Problema a: Elenca i cinque motivi per investire nelle foreste indicati nel brano sugli investimenti forestali.

I portafogli istituzionali comprendono un mix di asset di stampo tradizionale e alternativo. L’allocazione istituzionale standard prevede circa 40% di obbligazionario, 36% di azionario e 16% di strumenti alternativi. L’allocazione in strumenti alternativi può comprendere private equity, immobiliare, infrastrutture, Farmland e Timberland. Secondo l’asset manager Nuveen ci sono cinque motivi per investire nelle foreste:

  1. Solidi fondamentali di mercato
  2. Rendimenti interessanti con flussi cedolari stabili
  3. Diversificazione del portafoglio
  4. Copertura contro l’inflazione
  5. Benefici climatici quantificabili

Solidi fondamentali di mercato

Investire nelle foreste è un modo per trarre profitto da una domanda mondiale di legno in costante aumento. Con la crescita della popolazione e del suo benessere, la già notevole e crescente domanda di legname comporta opportunità allettanti per chi investe in boschi e foreste in regioni geografiche strategiche.

Sia nei mercati dei Paesi emergenti sia in quelli dei Paesi sviluppati, l’espansione della popolazione mondiale e la crescita economica supportano la domanda di legno e un’ampia gamma di prodotti forestali. Dopo il 2020, si stima che il Pil pro capite aumenterà, passando dai circa 10.500 dollari statunitensi di oggi agli oltre 16.500 dollari statunitensi entro il 2040.

Si prevede che l’aumento del reddito pro capite sarà maggiore nei mercati dei Paesi emergenti come l’India e la Cina, dove si stima un aumento della domanda di prodotti forestali per il consumo interno e l’esportazione. Anche nei mercati sviluppati come Stati Uniti e Unione Europea, si prevede che la crescita economica stimoli la domanda di legno, come input produttivo a basse emissioni di carbonio.

Problema b: Modifica tutte le voci dell'elenco dei dati sostituendo "Rendered at" con "Displayed at" e lasciando invariato tutto il resto. Non riportare le immagini nella risposta.

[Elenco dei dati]

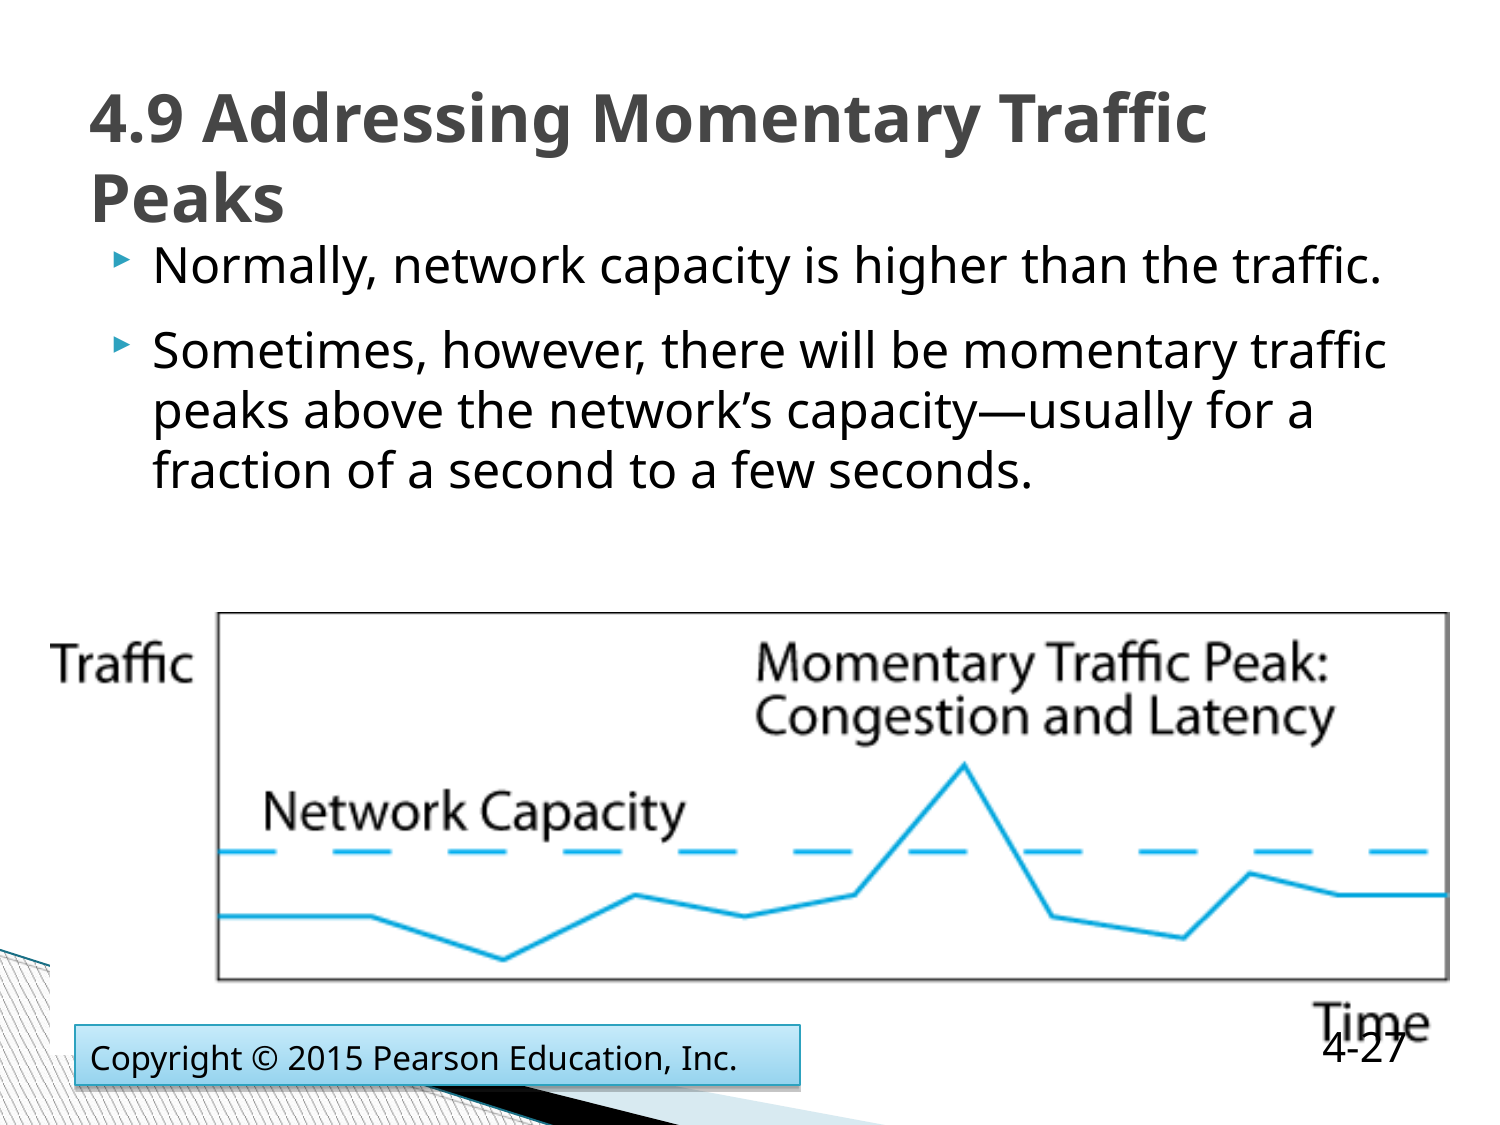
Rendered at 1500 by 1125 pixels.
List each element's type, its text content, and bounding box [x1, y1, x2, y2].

picture [0, 612, 1450, 1125]
title 4.9 Addressing Momentary Traffic Peaks [75, 62, 1425, 250]
slide_number 4-1 [1275, 1025, 1423, 1085]
footer Copyright © 2015 Pearson Education, Inc. [75, 1025, 800, 1085]
list Normally, network capacity is higher than the traffic. Sometimes, however, there will be momentary traffic peaks above the network’s capacity—usually for a fraction of a second to a few seconds. [78, 226, 1428, 609]
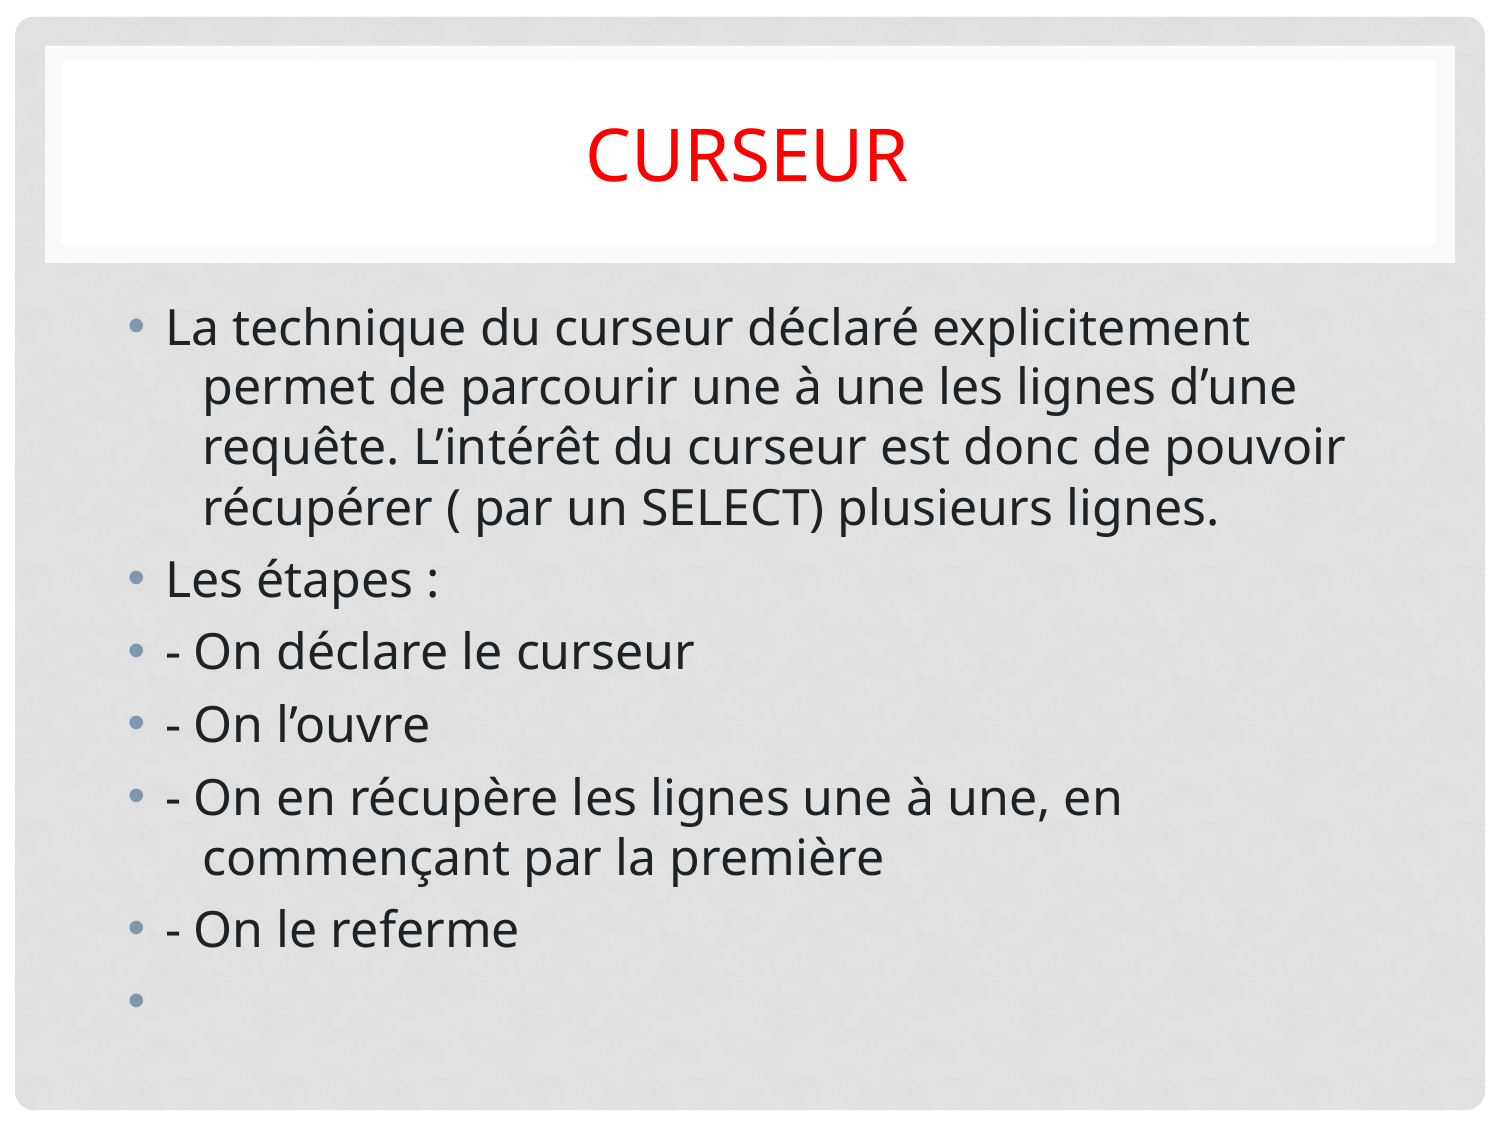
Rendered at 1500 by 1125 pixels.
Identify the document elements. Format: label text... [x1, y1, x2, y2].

Soluzione a:
1. Solidi fondamentali di mercato
2. Rendimenti interessanti con flussi cedolari stabili
3. Diversificazione del portafoglio
4. Copertura contro l’inflazione
5. Benefici climatici quantificabili

Soluzione b:
Displayed at 1500 by 1125 pixels.
List each element's type, its text content, and bounding box [x1, y1, x2, y2].

picture [0, 612, 1450, 1125]
title 4.9 Addressing Momentary Traffic Peaks [75, 62, 1425, 250]
slide_number 4-1 [1275, 1025, 1423, 1085]
footer Copyright © 2015 Pearson Education, Inc. [75, 1025, 800, 1085]
list Normally, network capacity is higher than the traffic. Sometimes, however, there will be momentary traffic peaks above the network’s capacity—usually for a fraction of a second to a few seconds. [78, 226, 1428, 609]
Displayed at 1500 by 1125 pixels.
Identify the document elements. Format: label text... [x1, y1, x2, y2].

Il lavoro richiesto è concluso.